**Required action**
Reproduce every line of the entries below exactly, omitting the pictures from your answer.

-- Available records follows --

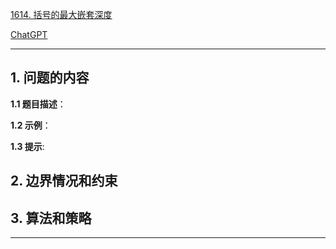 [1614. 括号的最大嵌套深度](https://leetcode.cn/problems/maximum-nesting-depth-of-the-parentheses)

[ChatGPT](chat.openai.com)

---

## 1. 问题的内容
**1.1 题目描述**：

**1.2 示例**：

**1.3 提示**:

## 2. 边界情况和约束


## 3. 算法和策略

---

-- Available records concluded --

**Written response**
 [1614. 括号的最大嵌套深度](https://leetcode.cn/problems/maximum-nesting-depth-of-the-parentheses)

[ChatGPT](chat.openai.com)

---

## 1. 问题的内容
**1.1 题目描述**：

**1.2 示例**：

**1.3 提示**:

## 2. 边界情况和约束


## 3. 算法和策略

---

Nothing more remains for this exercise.